Friday 4 September 2009

Gormley's Field in a Shoe Box

I do love Anthony Gormley's Field for the British Isles.

I think I first spotted it in The Independent when it was unveiled back in 1991, and spent a long time staring at the photographs of it in poor quality newsprint, clear proof I needed to see it for real.

If you don't know it, I suggest you put it into Google Images and have a real good look, but if you're in a hurry here's the jist. It's a sculpture: 35,000 small, unglazed terracotta figures packed tightly together in a huge space. More that you can count, many disappearing out of view, all staring at one point: the small doorway you are standing in. A few – stargazers – stare upwards. It can be set-up in any large room, and has indeed toured the UK and the globe. If you get chance, go and see it.

Field for the British Isles gets you in a lot of ways.

Firstly, biologically, because you cannot help but perceive those lumps with two holes at the top as faces, bodies, heads, eyes and personalities. Spend long enough with them and you'll be picking out the lovers, family groups, gangs, loners and elderly among them.

And what’s more, they’re a huge crowd, which gets you psychologically.
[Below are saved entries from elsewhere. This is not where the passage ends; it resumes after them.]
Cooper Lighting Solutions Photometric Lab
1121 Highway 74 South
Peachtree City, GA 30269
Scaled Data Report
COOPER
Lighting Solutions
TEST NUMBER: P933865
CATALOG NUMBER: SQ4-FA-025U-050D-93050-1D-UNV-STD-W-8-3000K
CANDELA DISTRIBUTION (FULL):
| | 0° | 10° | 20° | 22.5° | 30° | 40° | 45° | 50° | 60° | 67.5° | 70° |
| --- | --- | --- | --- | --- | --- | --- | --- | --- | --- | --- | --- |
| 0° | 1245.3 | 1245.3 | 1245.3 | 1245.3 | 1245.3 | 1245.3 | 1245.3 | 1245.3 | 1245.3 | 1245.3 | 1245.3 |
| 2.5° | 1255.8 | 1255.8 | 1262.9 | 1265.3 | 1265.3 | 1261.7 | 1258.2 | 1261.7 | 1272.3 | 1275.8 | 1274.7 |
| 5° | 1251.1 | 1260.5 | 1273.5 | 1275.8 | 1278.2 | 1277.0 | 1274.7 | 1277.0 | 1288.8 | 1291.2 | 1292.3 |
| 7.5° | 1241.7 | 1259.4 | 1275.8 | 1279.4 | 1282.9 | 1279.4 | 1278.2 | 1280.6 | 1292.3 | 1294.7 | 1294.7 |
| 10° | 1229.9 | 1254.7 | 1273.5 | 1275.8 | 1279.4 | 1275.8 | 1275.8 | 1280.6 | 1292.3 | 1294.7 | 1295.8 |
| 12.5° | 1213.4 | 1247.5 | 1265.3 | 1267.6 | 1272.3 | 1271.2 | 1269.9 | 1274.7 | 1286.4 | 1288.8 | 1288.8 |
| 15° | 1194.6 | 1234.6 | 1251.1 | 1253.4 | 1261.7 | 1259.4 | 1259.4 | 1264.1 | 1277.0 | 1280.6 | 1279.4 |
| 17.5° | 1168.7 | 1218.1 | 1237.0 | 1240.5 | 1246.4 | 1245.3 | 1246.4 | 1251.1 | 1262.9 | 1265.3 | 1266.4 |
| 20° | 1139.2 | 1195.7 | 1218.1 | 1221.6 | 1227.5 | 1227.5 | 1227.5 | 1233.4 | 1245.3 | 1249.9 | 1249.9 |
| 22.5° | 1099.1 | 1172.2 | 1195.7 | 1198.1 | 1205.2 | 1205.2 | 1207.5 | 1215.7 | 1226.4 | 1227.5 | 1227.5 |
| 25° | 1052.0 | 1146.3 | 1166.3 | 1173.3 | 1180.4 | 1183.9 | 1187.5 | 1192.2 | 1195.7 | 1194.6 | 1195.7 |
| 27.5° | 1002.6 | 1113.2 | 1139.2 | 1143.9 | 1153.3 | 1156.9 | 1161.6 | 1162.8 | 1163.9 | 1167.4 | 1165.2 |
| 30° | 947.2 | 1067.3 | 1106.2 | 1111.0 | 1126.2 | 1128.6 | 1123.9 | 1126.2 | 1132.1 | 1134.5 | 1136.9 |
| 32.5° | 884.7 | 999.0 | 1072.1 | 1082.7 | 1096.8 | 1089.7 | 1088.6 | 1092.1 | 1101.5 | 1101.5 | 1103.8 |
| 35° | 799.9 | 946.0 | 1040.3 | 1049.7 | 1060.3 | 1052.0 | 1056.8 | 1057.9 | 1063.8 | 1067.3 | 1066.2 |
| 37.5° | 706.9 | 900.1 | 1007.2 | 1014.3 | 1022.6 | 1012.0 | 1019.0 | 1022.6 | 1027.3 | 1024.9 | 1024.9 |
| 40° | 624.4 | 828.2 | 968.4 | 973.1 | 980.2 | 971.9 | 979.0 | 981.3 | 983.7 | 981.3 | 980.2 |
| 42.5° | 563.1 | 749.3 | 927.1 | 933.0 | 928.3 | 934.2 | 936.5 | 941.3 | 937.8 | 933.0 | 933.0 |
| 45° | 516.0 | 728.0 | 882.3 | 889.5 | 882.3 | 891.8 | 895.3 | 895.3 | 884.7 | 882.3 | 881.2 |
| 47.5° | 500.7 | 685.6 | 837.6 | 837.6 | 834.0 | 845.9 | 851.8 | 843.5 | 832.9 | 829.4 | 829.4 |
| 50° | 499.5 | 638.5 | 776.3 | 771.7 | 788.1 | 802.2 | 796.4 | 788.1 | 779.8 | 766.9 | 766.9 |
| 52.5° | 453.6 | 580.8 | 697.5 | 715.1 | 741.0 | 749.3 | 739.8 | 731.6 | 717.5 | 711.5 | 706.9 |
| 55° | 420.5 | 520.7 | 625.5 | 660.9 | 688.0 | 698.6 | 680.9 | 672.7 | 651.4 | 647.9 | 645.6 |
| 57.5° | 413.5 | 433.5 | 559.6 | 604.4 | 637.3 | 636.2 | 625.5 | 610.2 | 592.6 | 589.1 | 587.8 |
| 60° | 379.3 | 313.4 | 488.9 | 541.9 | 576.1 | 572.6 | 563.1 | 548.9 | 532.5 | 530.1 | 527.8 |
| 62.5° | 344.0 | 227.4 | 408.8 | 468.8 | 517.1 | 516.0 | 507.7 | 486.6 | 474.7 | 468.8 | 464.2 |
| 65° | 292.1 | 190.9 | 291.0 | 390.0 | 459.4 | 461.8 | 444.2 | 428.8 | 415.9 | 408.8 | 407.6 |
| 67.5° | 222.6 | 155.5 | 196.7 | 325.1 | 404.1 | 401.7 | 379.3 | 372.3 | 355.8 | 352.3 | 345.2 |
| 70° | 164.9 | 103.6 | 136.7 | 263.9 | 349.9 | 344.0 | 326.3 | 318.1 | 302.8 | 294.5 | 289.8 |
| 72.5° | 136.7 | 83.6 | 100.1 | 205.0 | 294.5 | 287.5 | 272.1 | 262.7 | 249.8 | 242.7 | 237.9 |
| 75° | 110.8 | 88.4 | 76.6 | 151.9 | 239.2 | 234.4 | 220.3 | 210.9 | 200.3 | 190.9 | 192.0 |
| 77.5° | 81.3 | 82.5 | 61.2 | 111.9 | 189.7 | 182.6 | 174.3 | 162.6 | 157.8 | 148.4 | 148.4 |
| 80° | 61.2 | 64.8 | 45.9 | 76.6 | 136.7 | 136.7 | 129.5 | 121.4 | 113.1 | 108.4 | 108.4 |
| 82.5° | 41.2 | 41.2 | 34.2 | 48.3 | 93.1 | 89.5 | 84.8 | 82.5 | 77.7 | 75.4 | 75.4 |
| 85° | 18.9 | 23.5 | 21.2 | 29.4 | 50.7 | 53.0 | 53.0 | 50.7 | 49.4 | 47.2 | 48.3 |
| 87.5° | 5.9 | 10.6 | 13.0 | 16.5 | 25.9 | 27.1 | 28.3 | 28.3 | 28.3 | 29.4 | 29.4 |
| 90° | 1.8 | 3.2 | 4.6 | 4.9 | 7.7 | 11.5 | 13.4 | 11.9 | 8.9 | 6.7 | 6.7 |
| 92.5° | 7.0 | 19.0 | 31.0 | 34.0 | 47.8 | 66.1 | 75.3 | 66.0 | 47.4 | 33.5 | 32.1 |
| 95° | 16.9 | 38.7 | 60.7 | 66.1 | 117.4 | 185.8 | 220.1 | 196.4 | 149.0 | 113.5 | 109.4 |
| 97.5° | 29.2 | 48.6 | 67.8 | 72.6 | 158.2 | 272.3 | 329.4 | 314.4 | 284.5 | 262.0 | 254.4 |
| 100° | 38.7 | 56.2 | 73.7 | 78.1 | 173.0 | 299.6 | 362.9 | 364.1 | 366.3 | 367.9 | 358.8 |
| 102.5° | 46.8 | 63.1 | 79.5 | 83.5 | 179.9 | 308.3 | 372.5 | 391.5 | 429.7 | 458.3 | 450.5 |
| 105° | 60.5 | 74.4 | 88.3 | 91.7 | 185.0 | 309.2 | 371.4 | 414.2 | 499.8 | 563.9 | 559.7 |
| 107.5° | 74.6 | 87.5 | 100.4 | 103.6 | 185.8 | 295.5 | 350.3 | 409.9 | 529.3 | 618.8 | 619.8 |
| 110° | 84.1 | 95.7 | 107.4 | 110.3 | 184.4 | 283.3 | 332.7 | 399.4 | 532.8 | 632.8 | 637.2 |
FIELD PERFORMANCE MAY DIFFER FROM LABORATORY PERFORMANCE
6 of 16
It makes your hairs stand on end. Crowds do not gather lightly, there has to be spectacle, protest, exodus, battle. A crowd that big suggests world changing events, or at least an event the world sits down to watch.

But wait: this crowd are all staring at you. Silently. We’ve all been unnerved by a portrait watching us as we walk across the room, and Field multiplies that feeling by 35, 000.

Is this what it feels like to be a monarch, rock star, messiah, dictator? Do you feel scared? Humbled? Are you looking behind you to check for Elvis? Or do you find yourself thinking home at last?

And answer me this: If one of the figures at the front waddles towards you, tugs your sleeve, and ask a question, what is that question?

For me it's: Why did you use so many plastic bags?

Whatever your question is, I'll bet it reveals some inner obsessions.

And aside from the Field's bio-psycho-social mojo, my sister, Louise, was one of the volunteers that set the little figures up when it was displayed at The British Museum a few years ago, so now it’s not a major work of art, it's part of the family.

I finally got to see the Field at Lincoln’s Usher Gallery in 2003. I recall the comments book in which one disgruntled visitor vented: “I have travelled 30 miles to look at the paintings of Peter De Wint only to find I cannot get in to see them because this pile of rubbish is here”.

Now for The Field in a Shoe Box...

So this summer holiday I decided it was time to introduce my kids to the Field through the medium of a shoe box and modelling clay. Here’s what we did.

Total spend £1.98 on two packs of modelling clay (the stuff that does not dry out) and an adult sized shoe box. We got our clay from The Works for 99p, woot!






We cut the clay into tubes about one inch long, each a blank waiting to be moulded into a little figure. My sister told me the terracotta figures were called Gorms, a term we happily adopted for our sculptures. In this raw state we called them Gormless.





Using fingers and thumbs, we squashed the tube into head and shoulders plus a flat bottom, so it would stand up.







We used a cocktail stick to make the eyes. Some were evil slanted eyes, others big round goblin eyes.










Our first Gorms waiting to be put in the shoe box. Note Ruby's alien Gorms with several eyes, and Emelia's super tall ones with Dr Seuss wobbly grins. It does take a while to do all the Gorms, so the more hands you can get involved, the better.






We cut a letterbox style hole in one end of the shoe box. A crucial part of the real Field is you are only allowed to look at the Gorms from one viewpoint. This is ours.






We positioned the Gorms in the box, facing the hole. You have to press them down quite a bit to get them to stick, so all our Gorms ended-up with quite fat bottoms. We decided to mix all the colours together rather than segregate. Dad joined in at this point. Perhaps, like barbecues, Gorm planting is a Dad thing.

We then cut a large window in the shoe box lid to let the light in. You can cut round holes to make spot lights, or a big square hole covered in tracing paper for big, diffused light.



We looked through the hole, and this is what we saw.


And what did the kids think? Well we had a happy hour making the thing and all the whole family got involved, so smug-parent points earned there, I think. They loved the little Gorms like the colourful little munchkins they are, and soon made mummy and daddy Gorms and lots of little kiddie Gorms (which may be hard to see in the picture, but they are there).

They have also showed Field in a Shoe Box to every visitor that has come to the house since, and have told everyone that Aunty Lou Lou made the real one (sorry about that, Anthony).

So, as you can see, it's very easy to do. So have a go. And let me see the photos, too!